Distance. Choice. Lessons. Change. These’ve been stirring in my mind since I left college close to four years ago. After graduating from the safe, paradise-like confines of Pomona College, I decided to move to Nairobi, Kenya. A place I love. A place I loath. A place that has taught me what it really means to live life, in all of its nuances.
This journey started in February 2012, when I decided to leave all I know and move to Nairobi with a half-baked job promise, a dream (or maybe a delusion) to start an exciting music career, and a need to rediscover passion for life. I was still steeped in grief, having lost the cornerstone of my life, my mother, just a month after graduation. The rug of safety, security, love, and hope had been pulled from under me. My life had forever been altered, and I had to deal with it or it would deal with me.
I needed something new, a fresh start. Leaving the US and moving back to my cultural and familial home was my strategy. Never having lived or spent any significant amount of time in Kenya, I thought it best to explore the place that floated in and out of conversations, interactions, and nostalgic dialogues like a ghost, as I grew up in America. Kenya was a familiar stranger, and I wanted to know it, love it. And so, I decided to tackle Nairobi, the city of wonder, excitement, and straight realness.
So much has happened since I took that Turkish Airlines flight to Jomo Kenyatta Airport. I would need a book or a feature film to really illustrate the stories, triumphs and downfalls, loves and losses. But the following are three lessons that embody what I have learned as I have been growing into myself:
- Trust Your Decisions
One month in, I was mugged on the street. I moved houses every six months because I struggled to find housing that was both safe and affordable. I worked jobs making peanuts, whereas my peers back at home were working at consulting and pharmaceutical firms making 4 times more. My first two years here, I felt like a failure. I didn’t have a purpose or plan. I was consistently restless, always wandering. I constantly questioned my decision to move to Nairobi. But I have slowly come to realize that everything that happens in life happens for a reason. Because of the losses, the confusion, the instability, I have learned the importance of perseverance and honestly feel I have grown in character. I doubt I could have found this level of understanding at any school. Through all the pain, I have achieved amazing successes, such as touring as a back-up singer with one of Kenya’s acclaimed songstresses. I reconnected with my family in Kenya and gained pride in my cultural heritage. I’ve even become conversant in a new language, Swahili. It is these moments that make the journey worthwhile, and these moments can only arrive when you trust and remain confident in your decisions.

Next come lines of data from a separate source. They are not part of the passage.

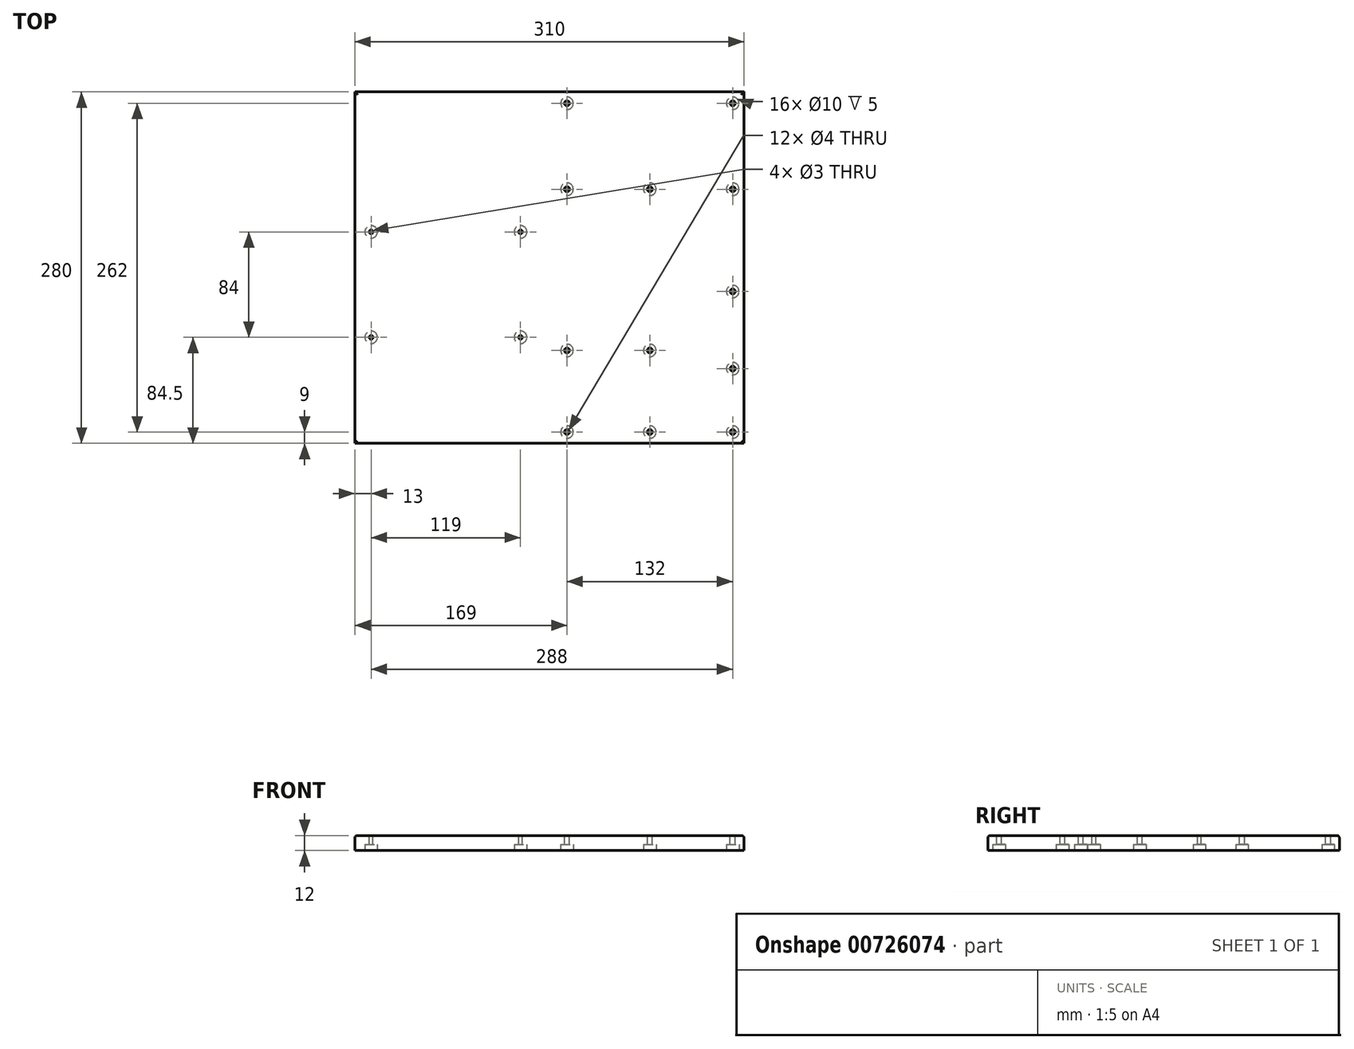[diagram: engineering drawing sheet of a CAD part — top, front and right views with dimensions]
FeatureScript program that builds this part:
annotation { "Feature Type Name" : "Feature", "Feature Type Description" : "" }
export const myFeature = defineFeature(function(context is Context, id is Id, definition is map)
    precondition{}
    {
        {
            var Q0;
            Q0=qCreatedBy(makeId("Top.planeOp"),FACE);
            var sketch = newSketch(context, id + "F0", { "sketchPlane" : qUnion([Q0])});
            skLineSegment(sketch, "E0.bottom", {"start": v(155, -140) * mm, "end": v(-155, -140) * mm});
            skLineSegment(sketch, "E0.top", {"start": v(155, 140) * mm, "end": v(-155, 140) * mm});
            skLineSegment(sketch, "E0.left", {"start": v(155, -140) * mm, "end": v(155, 140) * mm});
            skLineSegment(sketch, "E0.right", {"start": v(-155, -140) * mm, "end": v(-155, 140) * mm});
            skPoint(sketch, "E0.middle", {"position": v(0, 0) * mm});
            skSolve(sketch);
        }
        {
            var Q0;
            Q0=makeQuery(id+"F0.imprint","IMPRINT",FACE,{"disambiguationData":[TD([[makeQuery(id+"F0.imprint","IMPRINT",EDGE,{"derivedFrom":sQuery(id+"F0.wireOp",EDGE,"E0.bottom")}),-1.0]])]});
            extrude(context, id + "F1", {"entities" : qUnion([Q0]), "depth" : 12 * mm, "offsetDistance" : 25 * mm});
        }
        {
            var Q0;
            Q0=makeQuery(id+"F1.opExtrude","CAP_FACE",FACE,{"disambiguationData":[OSD([sQuery(id+"F0.wireOp",EDGE,"E0.bottom"),sQuery(id+"F0.wireOp",EDGE,"E0.top"),sQuery(id+"F0.wireOp",EDGE,"E0.left"),sQuery(id+"F0.wireOp",EDGE,"E0.right")])],"isStart":false});
            fillet(context, id + "F2", {"entities" : qUnion([Q0]), "radius" : 2 * mm, "tangentPropagation" : true, "allowEdgeOverflow" : false});
        }
        {
            var Q0;
            Q0=makeQuery(id+"F1.opExtrude","CAP_FACE",FACE,{"disambiguationData":[OSD([sQuery(id+"F0.wireOp",EDGE,"E0.bottom"),sQuery(id+"F0.wireOp",EDGE,"E0.top"),sQuery(id+"F0.wireOp",EDGE,"E0.left"),sQuery(id+"F0.wireOp",EDGE,"E0.right")])],"isStart":false});
            var sketch = newSketch(context, id + "F3", { "sketchPlane" : qUnion([Q0])});
            skLineSegment(sketch, "E1", {"start": v(-196.78, 0) * mm, "end": v(191.88, 0) * mm, "construction": true});
            skLineSegment(sketch, "E2", {"start": v(0, 157.57) * mm, "end": v(0, -128.27) * mm, "construction": true});
            skLineSegment(sketch, "E3", {"start": v(-200.75, 131) * mm, "end": v(221.24, 131) * mm, "construction": true});
            skLineSegment(sketch, "E4", {"start": v(-219.48, -131) * mm, "end": v(210.32, -131) * mm, "construction": true});
            skLineSegment(sketch, "E5", {"start": v(146, 162.68) * mm, "end": v(146, -159.38) * mm, "construction": true});
            skLineSegment(sketch, "E6", {"start": v(14, 134.7) * mm, "end": v(14, -161.99) * mm, "construction": true});
            skCircle(sketch, "E7", {"center": v(14, -131) * mm, "radius": 2 * mm});
            skCircle(sketch, "E8", {"center": v(14, 131) * mm, "radius": 2 * mm});
            skCircle(sketch, "E9", {"center": v(146, 131) * mm, "radius": 2 * mm});
            skCircle(sketch, "E10", {"center": v(146, -131) * mm, "radius": 2 * mm});
            skCircle(sketch, "E11", {"center": v(146, 62.5) * mm, "radius": 2 * mm});
            skCircle(sketch, "E12", {"center": v(146, -80.5) * mm, "radius": 2 * mm});
            skCircle(sketch, "E13", {"center": v(14, -66) * mm, "radius": 2 * mm});
            skCircle(sketch, "E14", {"center": v(14, 62.5) * mm, "radius": 2 * mm});
            skLineSegment(sketch, "E15", {"start": v(80, 143.04) * mm, "end": v(80, -143.04) * mm, "construction": true});
            skCircle(sketch, "E16", {"center": v(80, 62.5) * mm, "radius": 2 * mm});
            skCircle(sketch, "E17", {"center": v(80, -66) * mm, "radius": 2 * mm});
            skCircle(sketch, "E18", {"center": v(146, -19) * mm, "radius": 2 * mm});
            skCircle(sketch, "E19", {"center": v(80, -131) * mm, "radius": 2 * mm});
            skSolve(sketch);
        }
        {
            var Q0;
            Q0=qSketchRegion(id+"F3",true);
            extrude(context, id + "F4", {"entities" : qUnion([Q0]), "operationType" : NewBodyOperationType.REMOVE, "oppositeDirection" : true, "depth" : 25 * mm, "offsetDistance" : 25 * mm});
        }
        {
            var Q0;
            Q0=makeQuery(id+"F1.opExtrude","CAP_FACE",FACE,{"disambiguationData":[OSD([sQuery(id+"F0.wireOp",EDGE,"E0.bottom"),sQuery(id+"F0.wireOp",EDGE,"E0.top"),sQuery(id+"F0.wireOp",EDGE,"E0.left"),sQuery(id+"F0.wireOp",EDGE,"E0.right")])],"isStart":true});
            var sketch = newSketch(context, id + "F5", { "sketchPlane" : qUnion([Q0])});
            skCircle(sketch, "E20", {"center": v(14, 131) * mm, "radius": 5 * mm});
            skCircle(sketch, "E21", {"center": v(14, 66) * mm, "radius": 5 * mm});
            skCircle(sketch, "E22", {"center": v(146, 80.5) * mm, "radius": 5 * mm});
            skCircle(sketch, "E23", {"center": v(146, 131) * mm, "radius": 5 * mm});
            skCircle(sketch, "E24", {"center": v(146, -62.5) * mm, "radius": 5 * mm});
            skCircle(sketch, "E25", {"center": v(14, -62.5) * mm, "radius": 5 * mm});
            skCircle(sketch, "E26", {"center": v(14, -131) * mm, "radius": 5 * mm});
            skCircle(sketch, "E27", {"center": v(146, -131) * mm, "radius": 5 * mm});
            skCircle(sketch, "E28", {"center": v(80, -62.5) * mm, "radius": 5 * mm});
            skCircle(sketch, "E29", {"center": v(80, 66) * mm, "radius": 5 * mm});
            skCircle(sketch, "E30", {"center": v(146, 19) * mm, "radius": 5 * mm});
            skCircle(sketch, "E31", {"center": v(80, 131) * mm, "radius": 5 * mm});
            skSolve(sketch);
        }
        {
            var Q0;
            Q0=qSketchRegion(id+"F5",true);
            extrude(context, id + "F6", {"entities" : qUnion([Q0]), "operationType" : NewBodyOperationType.REMOVE, "oppositeDirection" : true, "depth" : 5 * mm, "offsetDistance" : 25 * mm});
        }
        {
            var Q0;
            Q0=makeQuery(id+"F1.opExtrude","CAP_FACE",FACE,{"disambiguationData":[OSD([sQuery(id+"F0.wireOp",EDGE,"E0.bottom"),sQuery(id+"F0.wireOp",EDGE,"E0.top"),sQuery(id+"F0.wireOp",EDGE,"E0.left"),sQuery(id+"F0.wireOp",EDGE,"E0.right")])],"isStart":false});
            var sketch = newSketch(context, id + "F7", { "sketchPlane" : qUnion([Q0])});
            skLineSegment(sketch, "E32", {"start": v(130.13, -55.5) * mm, "end": v(-146.46, -55.5) * mm, "construction": true});
            skPoint(sketch, "E33", {"position": v(14, -66) * mm});
            skLineSegment(sketch, "E34", {"start": v(111.7, 28.5) * mm, "end": v(-150.71, 28.5) * mm, "construction": true});
            skLineSegment(sketch, "E35", {"start": v(-23, 50.44) * mm, "end": v(-23, -80.35) * mm, "construction": true});
            skLineSegment(sketch, "E36", {"start": v(-142, 63.64) * mm, "end": v(-142, -75.13) * mm, "construction": true});
            skCircle(sketch, "E37", {"center": v(-142, 28.5) * mm, "radius": 1.5 * mm});
            skCircle(sketch, "E38", {"center": v(-23, 28.5) * mm, "radius": 1.5 * mm});
            skCircle(sketch, "E39", {"center": v(-23, -55.5) * mm, "radius": 1.5 * mm});
            skCircle(sketch, "E40", {"center": v(-142, -55.5) * mm, "radius": 1.5 * mm});
            skSolve(sketch);
        }
        {
            var Q0;
            Q0=qSketchRegion(id+"F7",true);
            extrude(context, id + "F8", {"entities" : qUnion([Q0]), "operationType" : NewBodyOperationType.REMOVE, "oppositeDirection" : true, "depth" : 25 * mm, "offsetDistance" : 25 * mm});
        }
        {
            var Q0;
            Q0=makeQuery(id+"F1.opExtrude","CAP_FACE",FACE,{"disambiguationData":[OSD([sQuery(id+"F0.wireOp",EDGE,"E0.bottom"),sQuery(id+"F0.wireOp",EDGE,"E0.top"),sQuery(id+"F0.wireOp",EDGE,"E0.left"),sQuery(id+"F0.wireOp",EDGE,"E0.right")])],"isStart":true});
            var sketch = newSketch(context, id + "F9", { "sketchPlane" : qUnion([Q0])});
            skCircle(sketch, "E41", {"center": v(-142, 55.5) * mm, "radius": 5 * mm});
            skCircle(sketch, "E42", {"center": v(-142, -28.5) * mm, "radius": 5 * mm});
            skCircle(sketch, "E43", {"center": v(-23, -28.5) * mm, "radius": 5 * mm});
            skCircle(sketch, "E44", {"center": v(-23, 55.5) * mm, "radius": 5 * mm});
            skSolve(sketch);
        }
        {
            var Q0;
            Q0=qSketchRegion(id+"F9",true);
            extrude(context, id + "F10", {"entities" : qUnion([Q0]), "operationType" : NewBodyOperationType.REMOVE, "oppositeDirection" : true, "depth" : 5 * mm, "offsetDistance" : 25 * mm});
        }
    });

- Community Will Take You Far
The only reason that I have been able to survive and thrive in Nairobi is because of the support systems I have built and nurtured while living here. When I moved, I began working at an arts hub as a project manager, and that’s where I created my family away from home. Through my colleagues, the people I met at events, and people I grabbed coffee with, I have slowly nurtured a supportive community that has seen me through the heartbreaks, confusion, joys and elations. Being very intentional about finding and keeping good, loving, people around you will provide that safety net for when things are topsy tervy, and also will be a pool of amazing and unforgettable memories.
- You Choose Life
After my mom passed, I really felt like I lost my passion and motivation for life. I started to withdraw from friends and family. I lost interest in the activities that would usually make me happy. I started and quit jobs left and right, unmotivated and frustrated because there seemed to be no point in anything. I was consistently unhappy, isolated, restless; I felt hopeless. I soon learned that I was allowing life to choose my fate instead of me choosing life. Terrible, life-altering, things happen to us every day, and it is up to us to decide if we are going to accept the reality and then begin the journey of creating a new reality – one that may be different, but maybe just as beautiful as the old.
My time in Nairobi is still far from over. My fledging singing career is starting to take off, and I still have so much to learn. But in this new phase of my time here, I no longer doubt that I made the right decision. I am living in the moment, and am thriving. I am coming into adulthood, stronger, healthier, and with conviction.
Miriam Ayoo wrote this piece for Flux, an online forum for those of us encountering adulthood. Miriam is a global wanderer, who is experiencing the beauty of life one day at a time. An aspiring singer, she spends her days convincing herself that one day she may actually make a living out of it. She loves indie films, D’ Angelo, and Kenyan samosas.